La classifica, oggi, è la cartina di tornasole: Catania 28, Salernitana 27, Benevento 26. La lotta è apertissima, ma gli ultimi 180’ senza reti dicono che la Bersagliera deve sbloccarsi soprattutto nella testa. Giuseppe Raffaele dovrà lavorare sulla mente dei calciatori e in particolare sulla gestione della pressione: contro l’Altamura, prossimo avversario, l’ambiente si aspetta una sola cosa, vincere. Gli infortuni di Villa e Cabianca contro il Crotone lo costringono a riscrivere la linea già nel primo tempo, ma l'idea del doppio nove contro una difesa alta e aggressiva dei calabresi non paga: pochi attacchi alla profondità, tante seconde palle perse. La squadra appare corta d'idee e di benzina: servono correzioni strutturali (ampiezza e tempi di rifinitura) e qualche scelta diversa negli uomini tra le linee.

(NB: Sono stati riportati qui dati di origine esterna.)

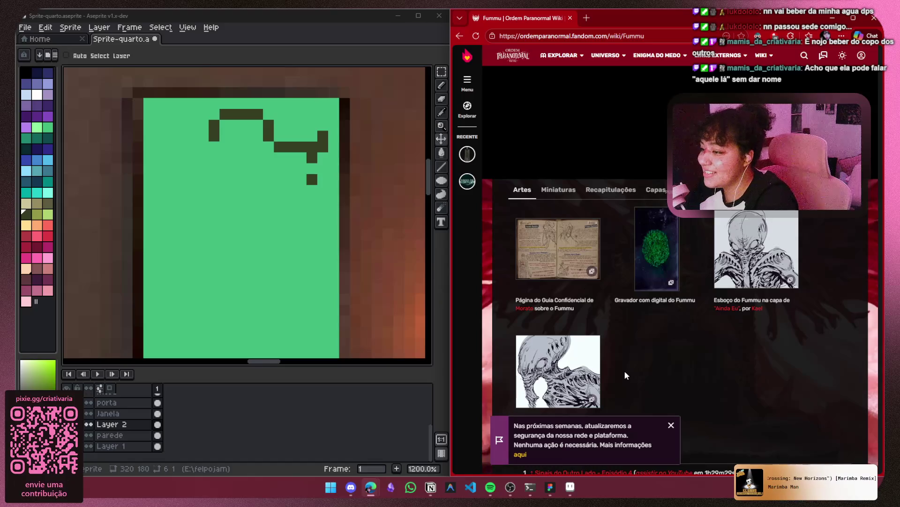
pyautogui.scroll(-4, 675, 328)
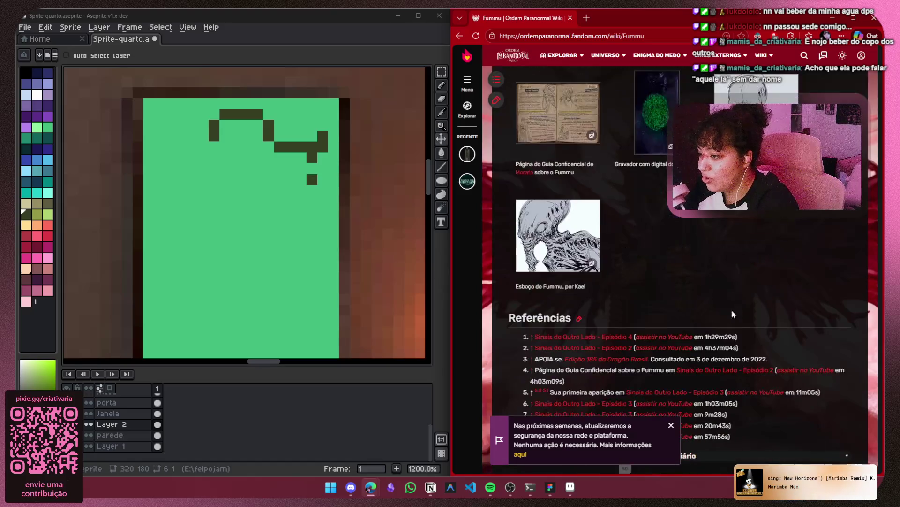
pyautogui.scroll(-7, 675, 212)
pyautogui.scroll(9, 623, 258)
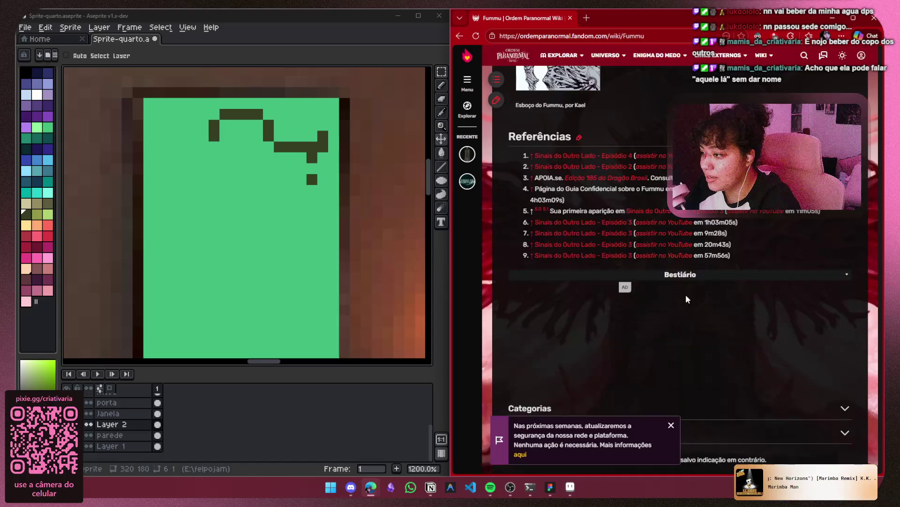
pyautogui.scroll(5, 654, 275)
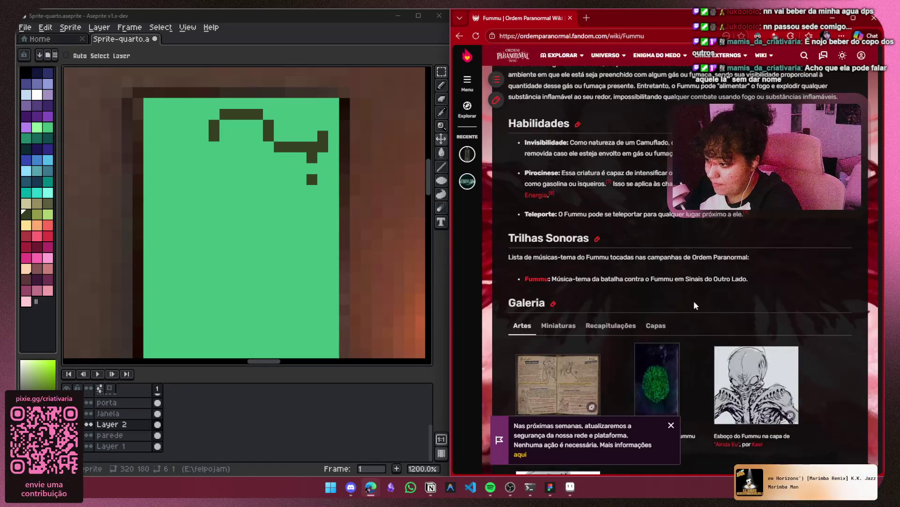
pyautogui.scroll(15, 671, 304)
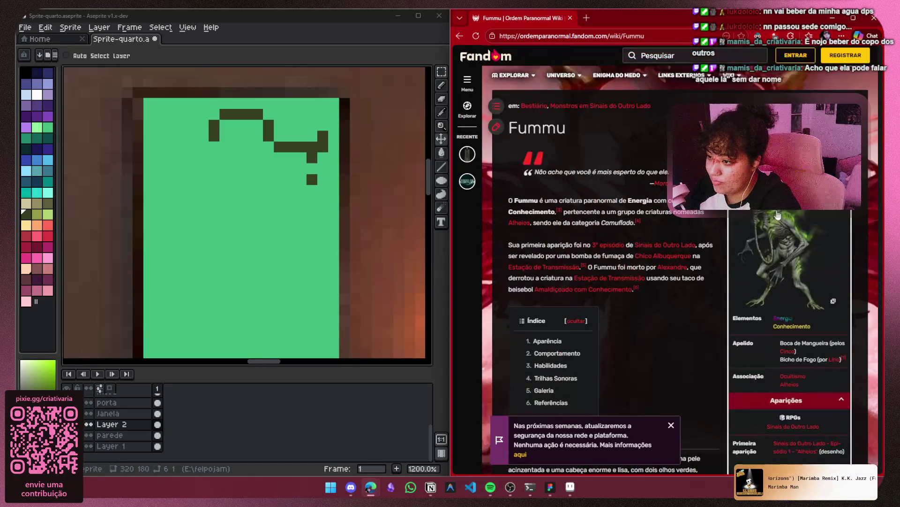
# Browse the Fummu gallery, returning to the 'Miniatura Fummu em Sinais do Outro Lado' image
pyautogui.click(776, 209)
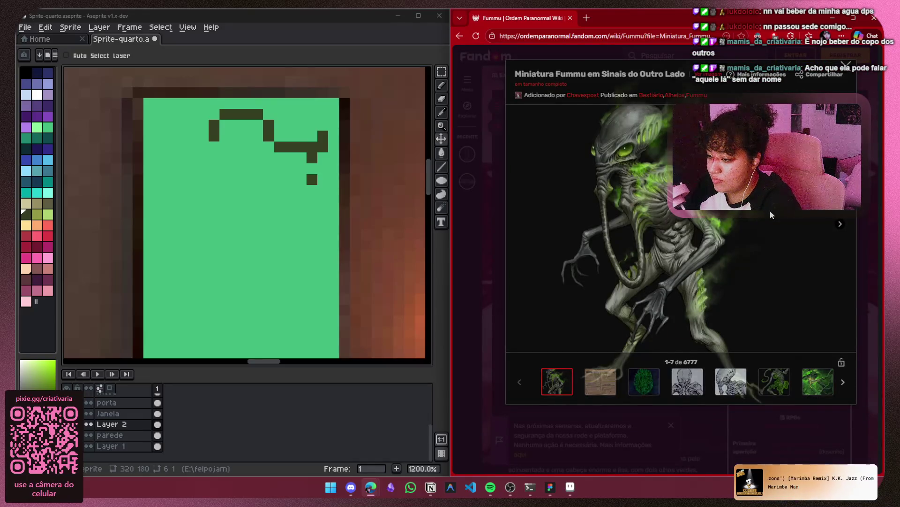
pyautogui.click(773, 384)
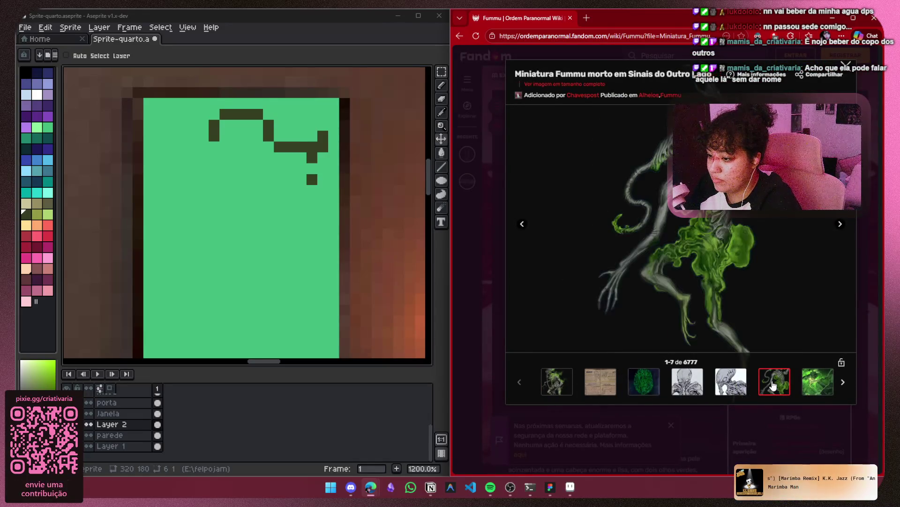
pyautogui.click(808, 386)
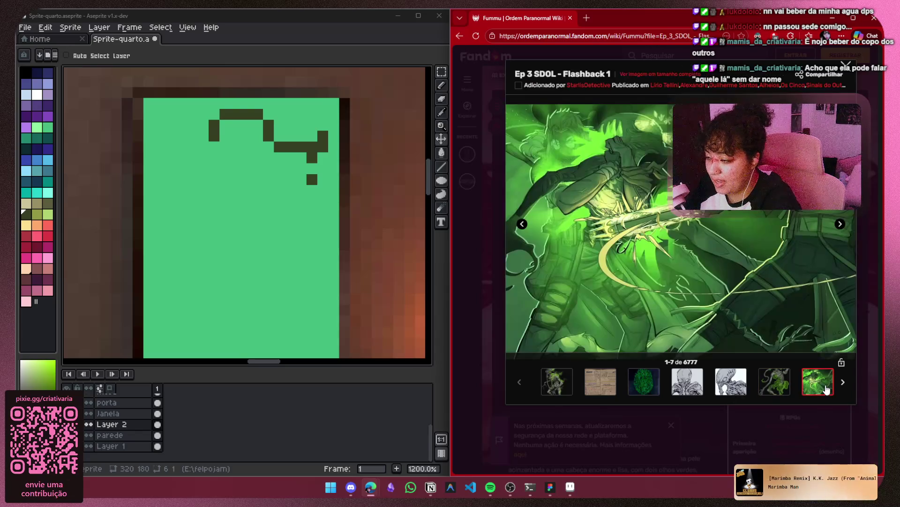
pyautogui.click(558, 389)
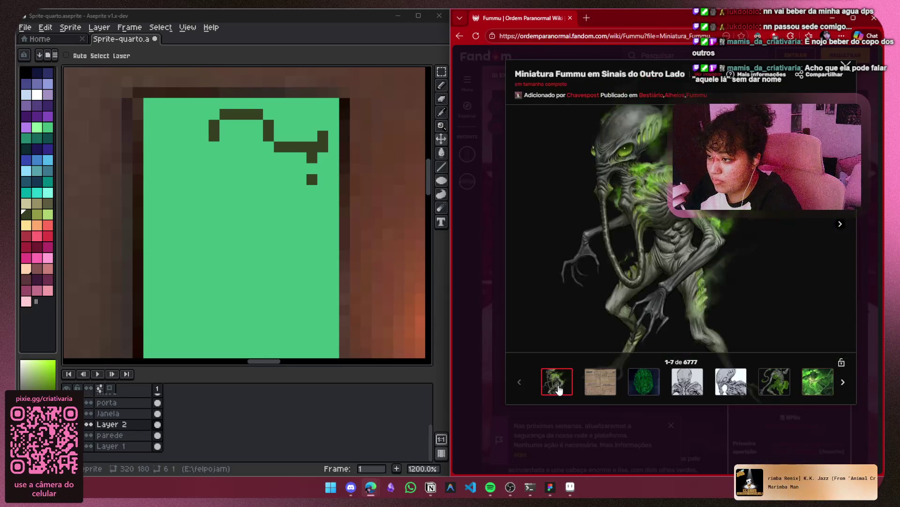
pyautogui.click(233, 151)
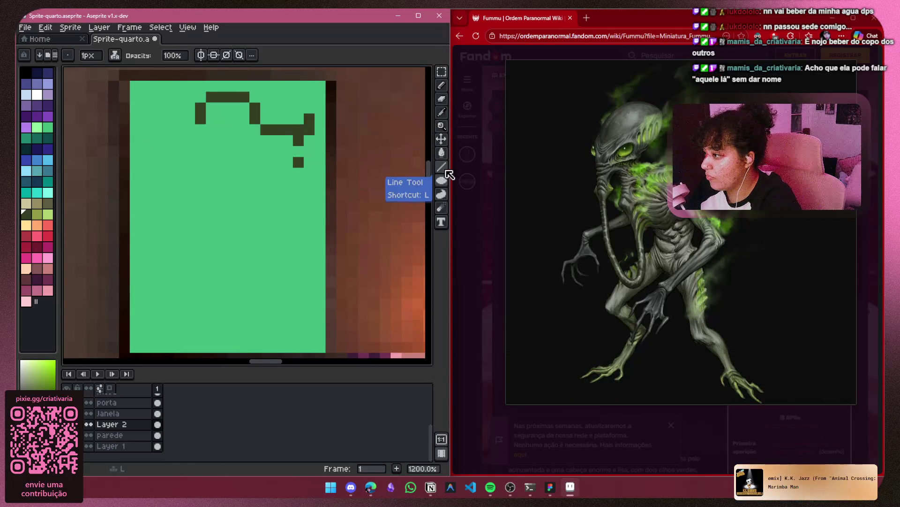
# Repaint the whole panel on Layer 2 with a light-green filled rectangle
pyautogui.moveTo(443, 182)
pyautogui.click(402, 183)
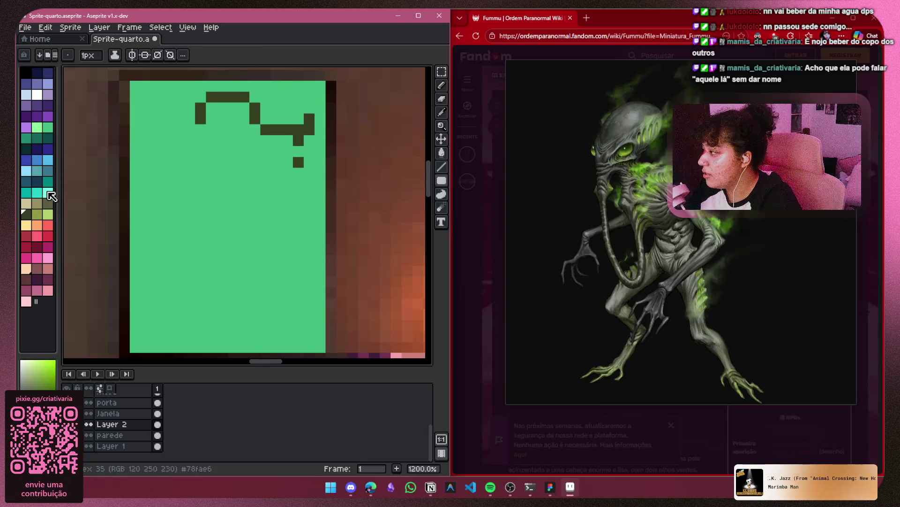
pyautogui.click(37, 127)
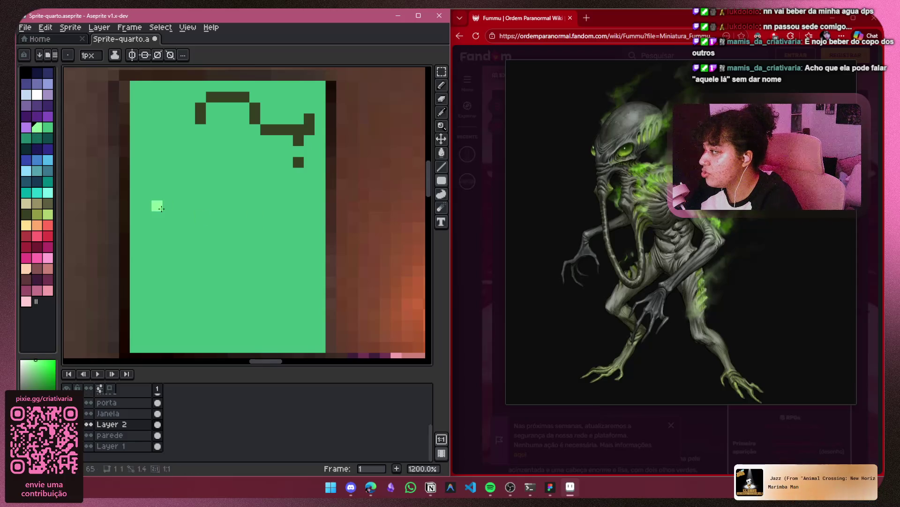
pyautogui.moveTo(159, 206)
pyautogui.mouseDown()
pyautogui.moveTo(314, 160)
pyautogui.moveTo(315, 87)
pyautogui.moveTo(320, 93)
pyautogui.mouseUp()
pyautogui.press('ctrl')
pyautogui.press('ctrl+z')
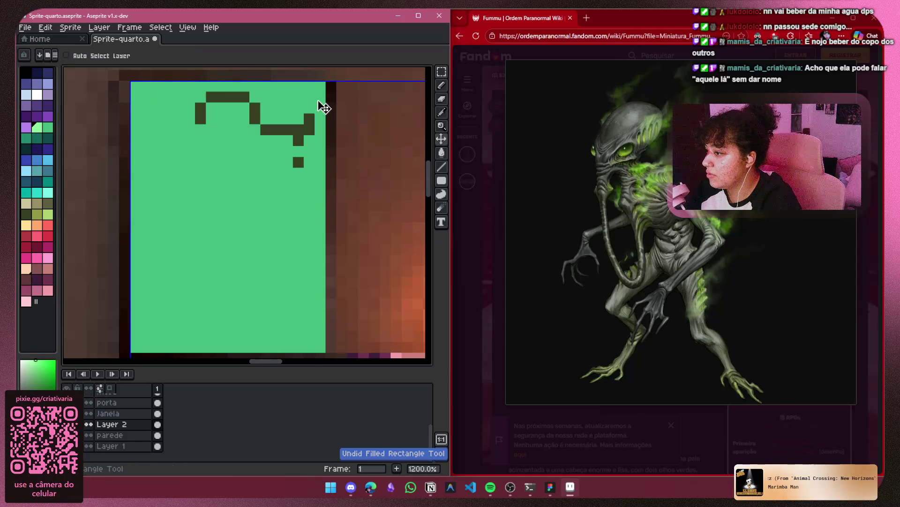
pyautogui.moveTo(134, 85)
pyautogui.mouseDown()
pyautogui.moveTo(323, 85)
pyautogui.moveTo(321, 347)
pyautogui.mouseUp()
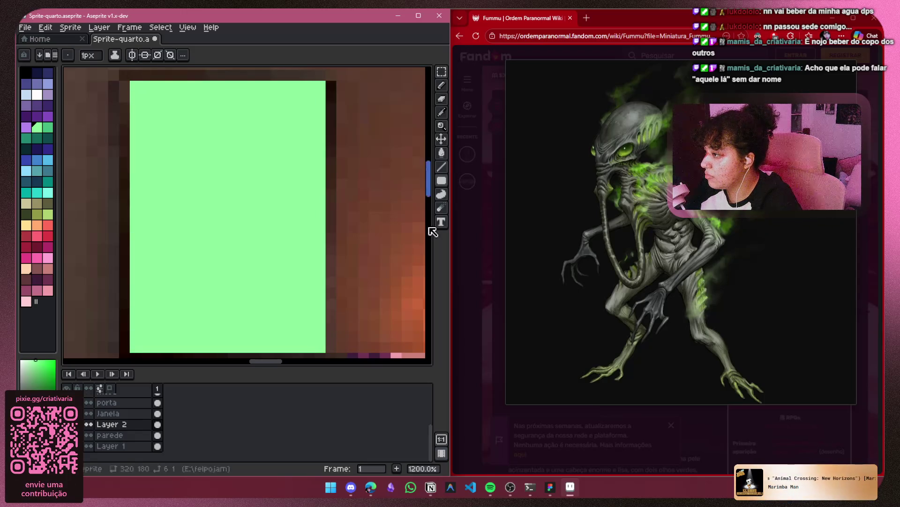
# Choose the Filled Ellipse tool with dark teal and add a new Layer 3
pyautogui.click(441, 88)
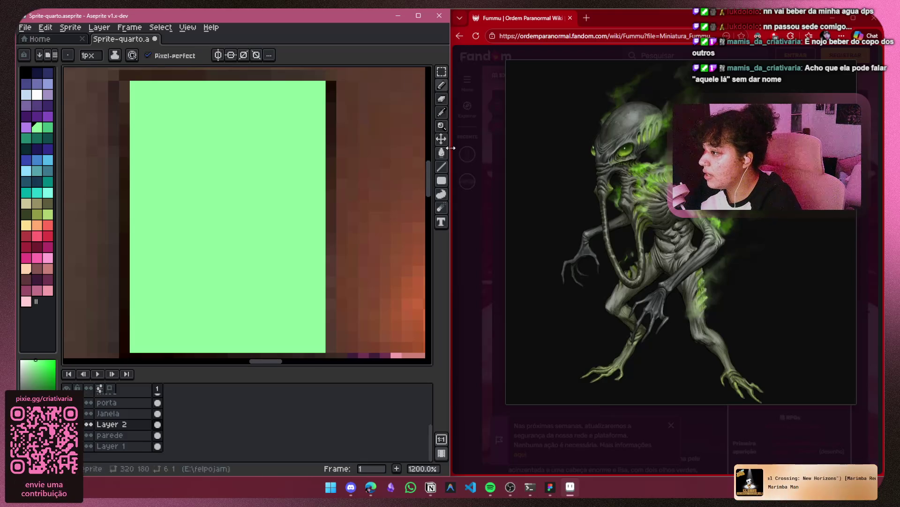
pyautogui.click(442, 180)
pyautogui.click(428, 181)
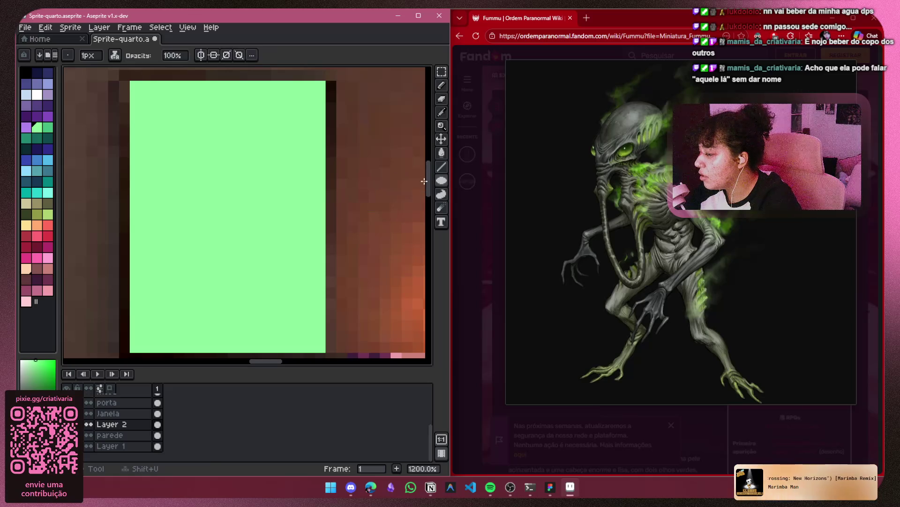
pyautogui.click(27, 149)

Due 0-0 di fila parlano soprattutto di blocco mentale: va sbloccata. Il messaggio dell’allenatore è chiaro: continuità sì, ma ora serve il salto di qualità. Margini stretti, campionato aperto. Domenica prossima, contro l'Altamura, la Salernitana è chiamata a un segnale netto: tornare a segnare e puntare ai tre punti per restare agganciata e mettere pressione a chi sta davanti, senza dare per scontato alcun sorpasso. L'obiettivo immediato è ritrovare fiducia e lucidità sotto porta. Intanto, la speranza di tutti è quella di rivedere presto Villa in campo, più forte di prima, con la determinazione che lo ha sempre contraddistinto. Il suo messaggio dall'ospedale è chiaro - in campo come nella vita - la Salernitana deve continuare a lottare unita, con orgoglio e cuore...e la testa dura.